Links Daily Devotional

Ready and Not

For when I am weak, then I am strong. (2 Corinthians 12:10b, NIV)

So just how good is Justin Thomas?

I know, you’ve heard this question before. About Anthony Kim. About Rickie Fowler. About Ryu Ishikawa. And these are just the men. The stars on the LPGA Tour seem to rise that much sooner and urge the same questions.

In recent years, a significant part of our fascination with professional golf has to do with how well players are performing early in their careers and how likely it is that they will one day join history’s greats.

God is preparing us more each day, completing our next phase of training just in time for what he knows is coming.We’re impatient for the answers to our questions, and we’re not the only ones. Thomas told reporters after his win in Maui on Sunday that it has been frustrating to see his friends (read especially Jordan Spieth here) go so far so fast, while he had “only” been able to notch two wins before this weekend. Thomas is 23.
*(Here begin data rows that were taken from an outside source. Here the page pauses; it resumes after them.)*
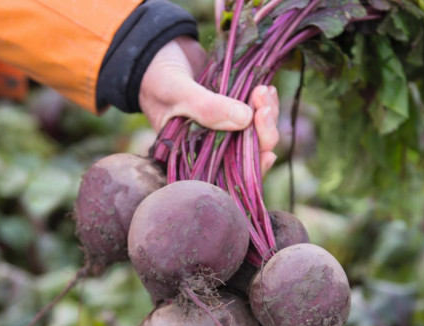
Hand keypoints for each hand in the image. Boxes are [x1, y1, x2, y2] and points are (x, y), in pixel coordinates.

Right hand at [139, 37, 279, 172]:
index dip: (252, 168)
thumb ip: (207, 107)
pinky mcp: (233, 106)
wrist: (156, 52)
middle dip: (263, 132)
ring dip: (267, 114)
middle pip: (249, 153)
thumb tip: (246, 119)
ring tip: (264, 91)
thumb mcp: (178, 93)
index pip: (229, 174)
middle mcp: (211, 147)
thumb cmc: (157, 80)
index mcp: (194, 157)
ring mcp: (224, 126)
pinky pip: (257, 113)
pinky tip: (267, 89)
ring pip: (257, 132)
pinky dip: (266, 103)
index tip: (267, 152)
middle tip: (263, 105)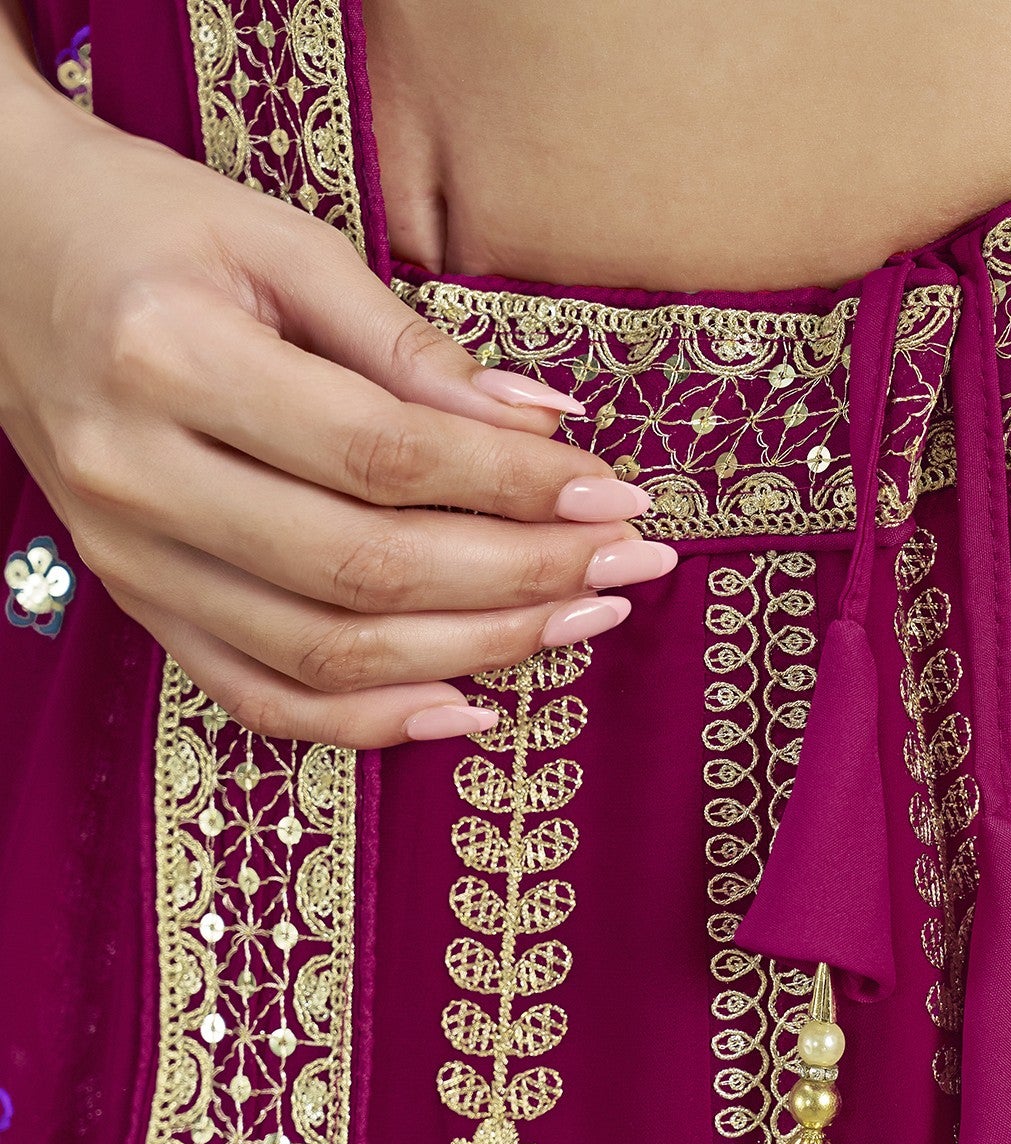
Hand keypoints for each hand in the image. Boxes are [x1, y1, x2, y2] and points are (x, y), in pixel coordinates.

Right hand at [0, 25, 673, 746]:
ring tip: (579, 622)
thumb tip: (547, 426)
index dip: (514, 487)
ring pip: (326, 651)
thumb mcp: (280, 243)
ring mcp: (131, 558)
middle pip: (365, 569)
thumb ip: (410, 345)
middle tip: (626, 567)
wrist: (2, 256)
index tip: (615, 493)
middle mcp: (138, 475)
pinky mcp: (139, 603)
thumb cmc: (152, 231)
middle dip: (520, 578)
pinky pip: (262, 699)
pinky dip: (370, 722)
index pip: (382, 456)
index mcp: (170, 356)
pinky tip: (470, 708)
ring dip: (474, 652)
In many ways, Thomas is the pup his age suggests. But he’s winning at a clip surpassing that of Justin Rose and Sergio Garcia, Patrick Reed and the aforementioned Fowler. Part of his success may come from the fact that he sees his own immaturities, which is precisely what he called that frustration born from impatience. When we are weak—and when we see that weakness for what it is—we stand a chance to be made strong.
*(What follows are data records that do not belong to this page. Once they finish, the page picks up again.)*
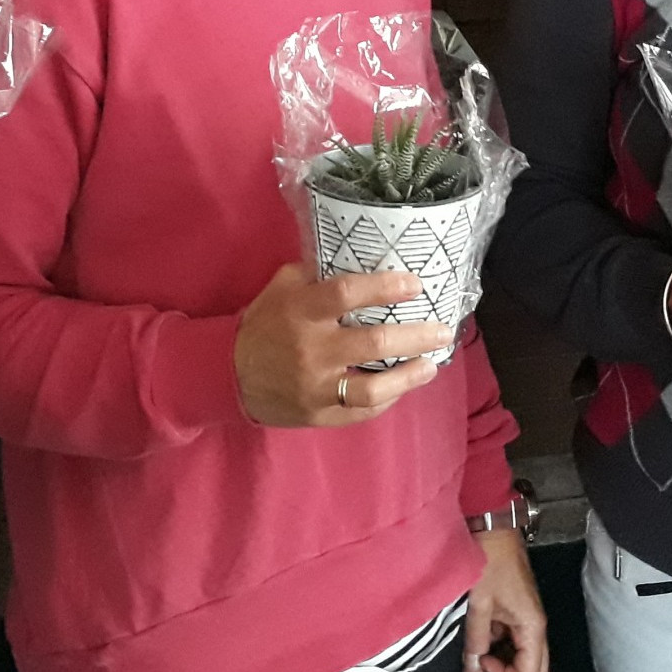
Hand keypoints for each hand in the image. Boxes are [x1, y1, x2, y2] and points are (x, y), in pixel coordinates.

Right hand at [232, 264, 452, 426]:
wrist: (228, 375)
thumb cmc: (263, 324)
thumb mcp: (281, 289)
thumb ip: (316, 274)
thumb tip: (356, 255)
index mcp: (301, 312)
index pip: (348, 294)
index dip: (385, 287)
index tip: (415, 284)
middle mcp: (311, 350)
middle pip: (374, 342)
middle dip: (416, 336)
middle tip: (443, 330)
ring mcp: (316, 387)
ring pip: (373, 386)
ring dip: (409, 376)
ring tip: (431, 365)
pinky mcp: (318, 415)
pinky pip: (361, 411)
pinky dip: (387, 400)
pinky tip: (402, 387)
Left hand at [463, 527, 548, 671]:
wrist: (493, 531)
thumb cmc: (490, 559)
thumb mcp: (479, 604)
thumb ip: (476, 639)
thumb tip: (473, 666)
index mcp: (532, 625)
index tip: (482, 662)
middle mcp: (536, 624)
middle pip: (533, 670)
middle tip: (482, 661)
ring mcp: (528, 617)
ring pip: (524, 655)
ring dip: (502, 658)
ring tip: (478, 644)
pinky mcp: (519, 610)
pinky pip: (514, 638)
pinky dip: (499, 642)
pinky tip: (481, 628)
You may recognize this as a biblical principle. Indeed, just before the apostle Paul wrote those words, he went this far: “For Christ’s sake, I delight in weaknesses, in insults, in hardships, in persecutions, in difficulties.”

It is true that God prepares each one of us for the work he has in store for us, but it is probably equally true that we duck out of that work if we can. We foresee too much expectation and responsibility. We’re hesitant about too spiritual a calling. But most of all we disqualify ourselves by cataloguing our weaknesses: “Can’t do that. And that. And that.”
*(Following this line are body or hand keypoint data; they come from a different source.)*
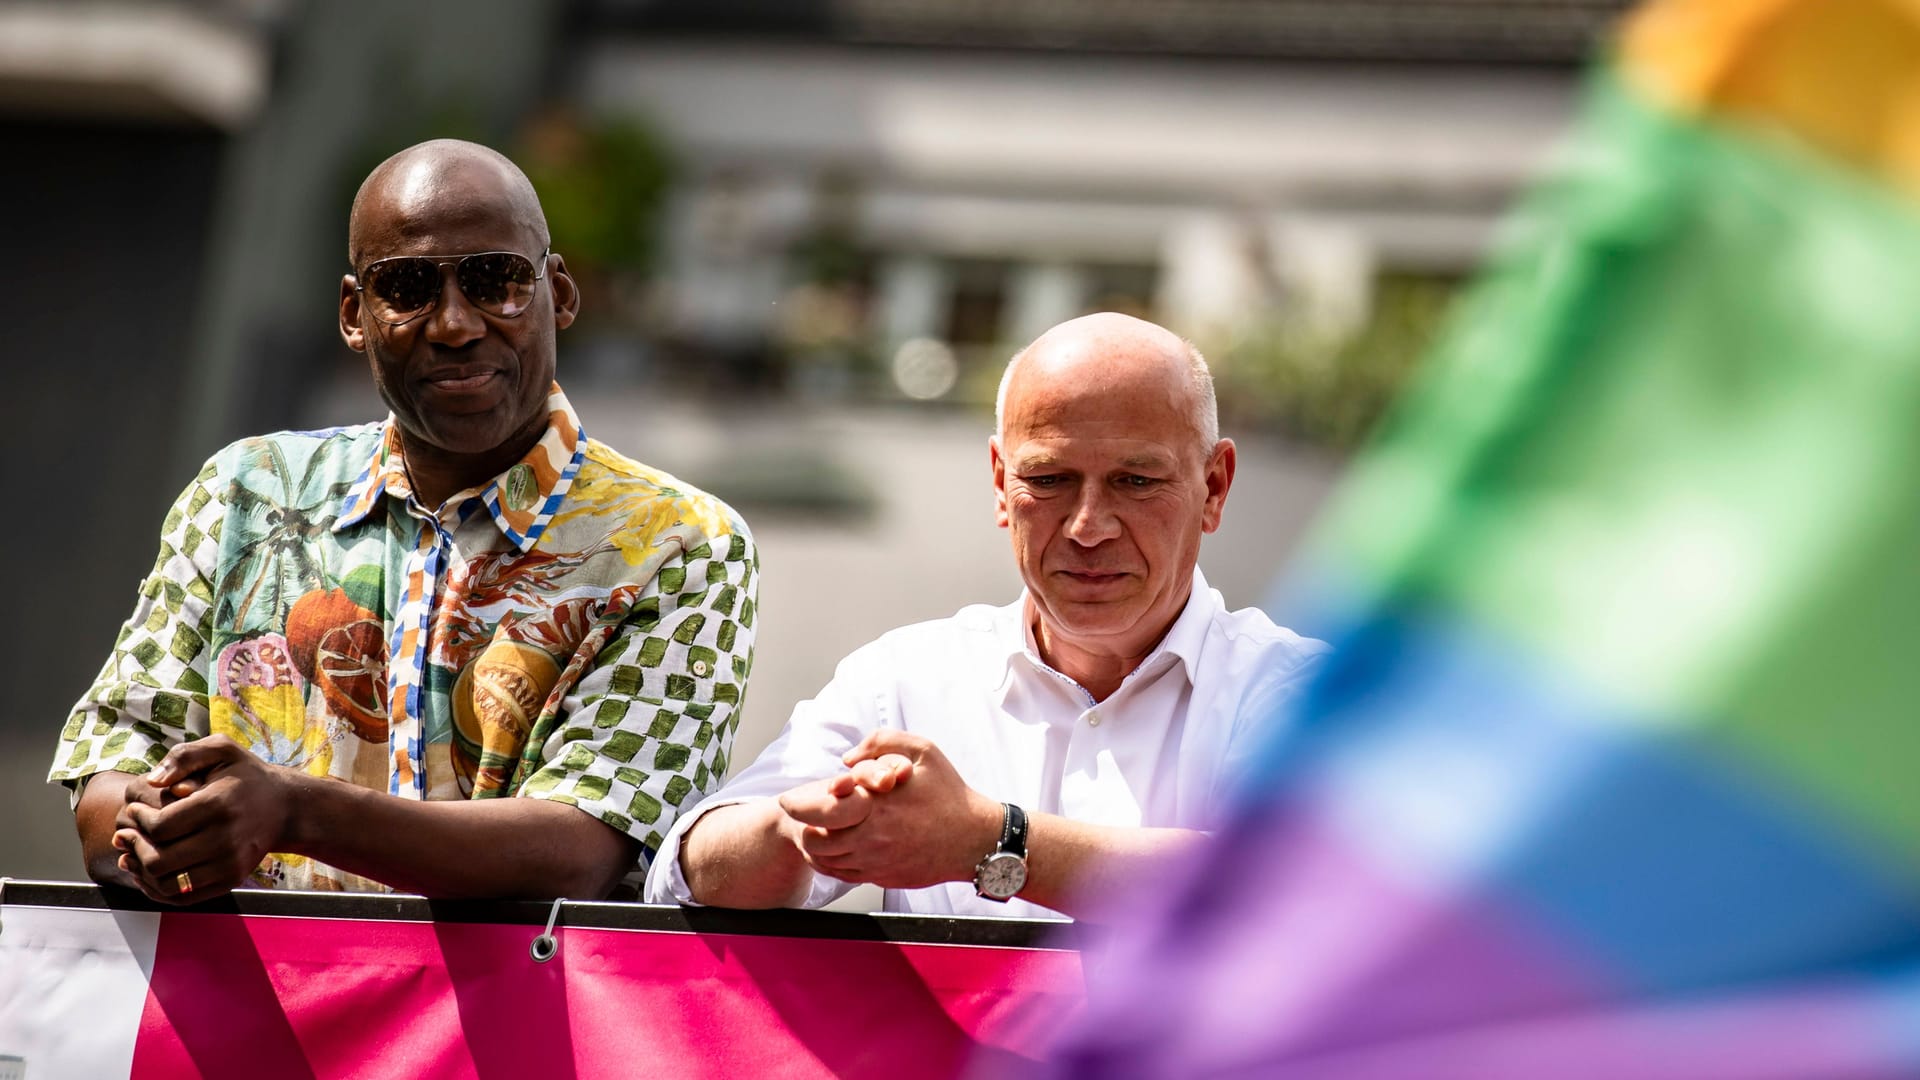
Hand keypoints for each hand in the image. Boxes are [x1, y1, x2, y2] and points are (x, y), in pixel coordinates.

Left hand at [112, 735, 294, 903]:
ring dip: (141, 871)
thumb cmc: (246, 775)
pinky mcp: (230, 881)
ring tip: (134, 853)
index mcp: (218, 805)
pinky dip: (157, 889)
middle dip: (133, 847)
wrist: (285, 808)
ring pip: (167, 884)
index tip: (134, 810)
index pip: (159, 826)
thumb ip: (183, 755)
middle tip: (126, 834)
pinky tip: (151, 870)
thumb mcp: (221, 749)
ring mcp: (230, 865)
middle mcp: (226, 839)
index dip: (137, 820)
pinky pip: (182, 897)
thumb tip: (152, 780)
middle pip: (159, 860)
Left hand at [795, 730, 1001, 889]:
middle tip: (801, 817)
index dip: (797, 806)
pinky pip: (844, 875)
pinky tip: (834, 850)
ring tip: (815, 832)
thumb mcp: (924, 751)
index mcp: (876, 806)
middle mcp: (872, 838)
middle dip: (803, 828)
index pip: (820, 812)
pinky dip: (832, 864)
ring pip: (827, 861)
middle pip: (815, 841)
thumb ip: (882, 742)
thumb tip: (848, 759)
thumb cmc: (950, 794)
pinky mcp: (883, 877)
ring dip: (815, 847)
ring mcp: (876, 862)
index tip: (787, 800)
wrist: (975, 840)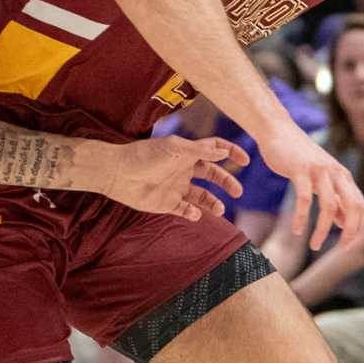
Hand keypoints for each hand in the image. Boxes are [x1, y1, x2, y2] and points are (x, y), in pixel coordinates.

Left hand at [95, 134, 246, 220]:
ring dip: (213, 203)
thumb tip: (224, 152)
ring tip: (220, 209)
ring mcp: (176, 187)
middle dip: (227, 182)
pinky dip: (193, 213)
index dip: (231, 152)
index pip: (214, 149)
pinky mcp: (167, 204)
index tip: (245, 160)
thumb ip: (200, 151)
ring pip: (202, 196)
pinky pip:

Where Justin Thomas’ career will end is speculation. But what we can see in his words and in his play is that, while he knows he yet has weaknesses and immaturities to surmount, he’s willing to face the biggest challenges.

In the kingdom of God, we are all ready and not. But when we are busy focusing on the not, God is focusing on the ready. He is preparing us more each day, completing our next phase of training just in time for what he knows is coming. Trust him in this. Ask for his vision and his strength. Then wake up and go to work.